-- Directive --
Repeat the whole listing word for word, skipping pictures.

# # # #

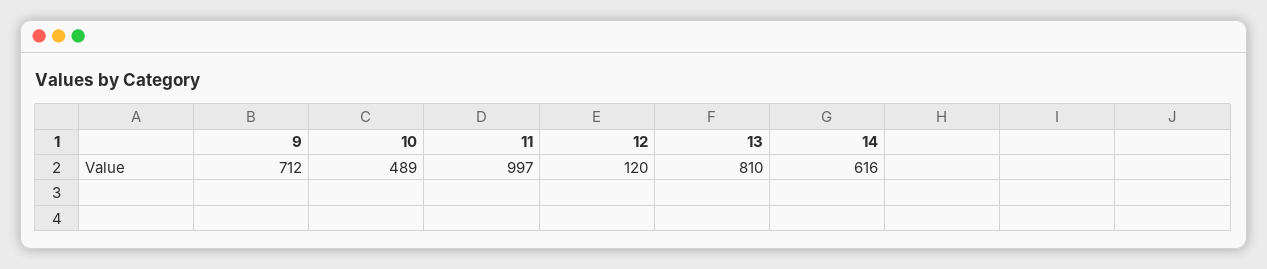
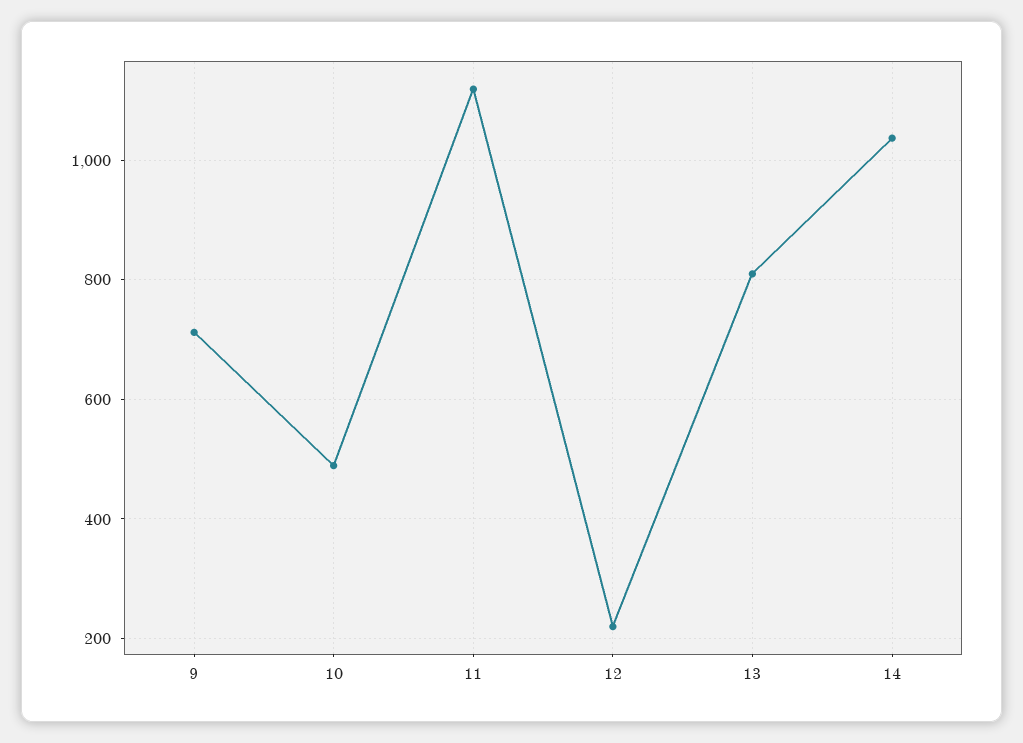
11: 997 -> 1120
12: 120 -> 220
14: 616 -> 1040

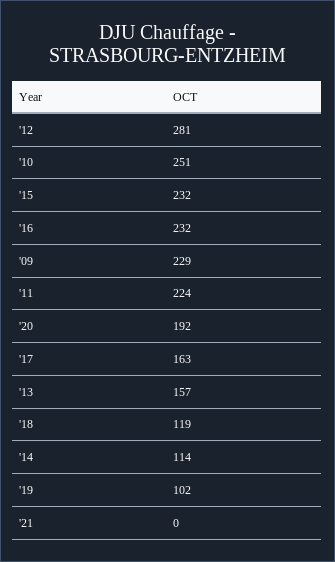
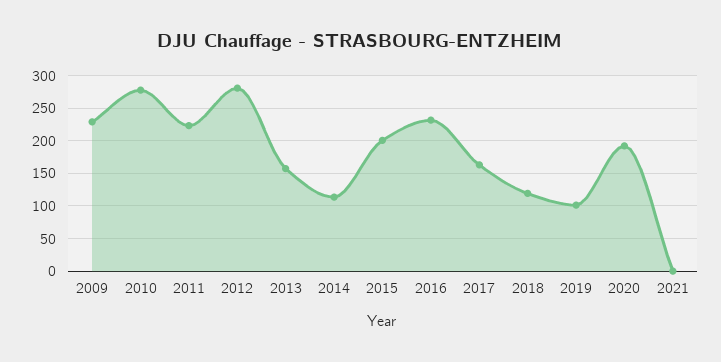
'10: 251 -> 280
'15: 232 -> 200

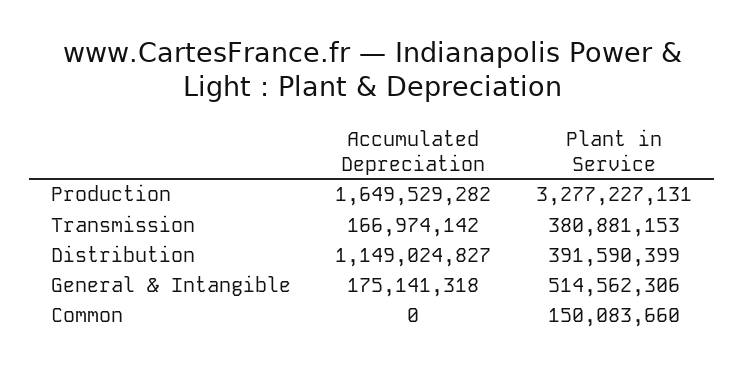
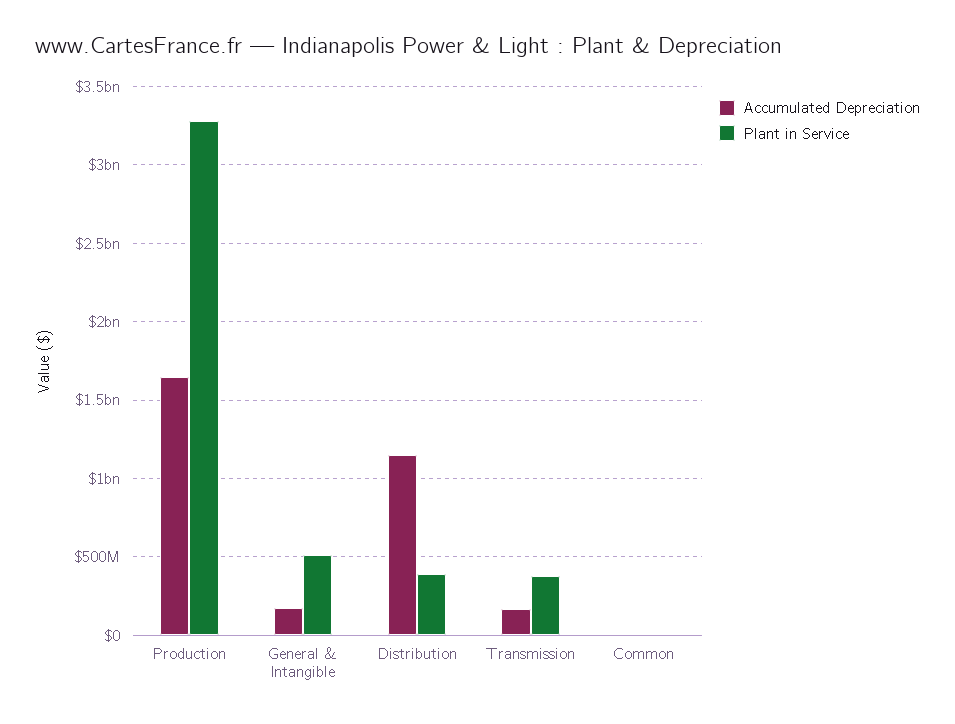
Plant in Service, Common: 150083660 -> 0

# # # #

-- Result --
11: 997 -> 1120
12: 120 -> 220
14: 616 -> 1040

'10: 251 -> 280
'15: 232 -> 200

Plant in Service, Common: 150083660 -> 0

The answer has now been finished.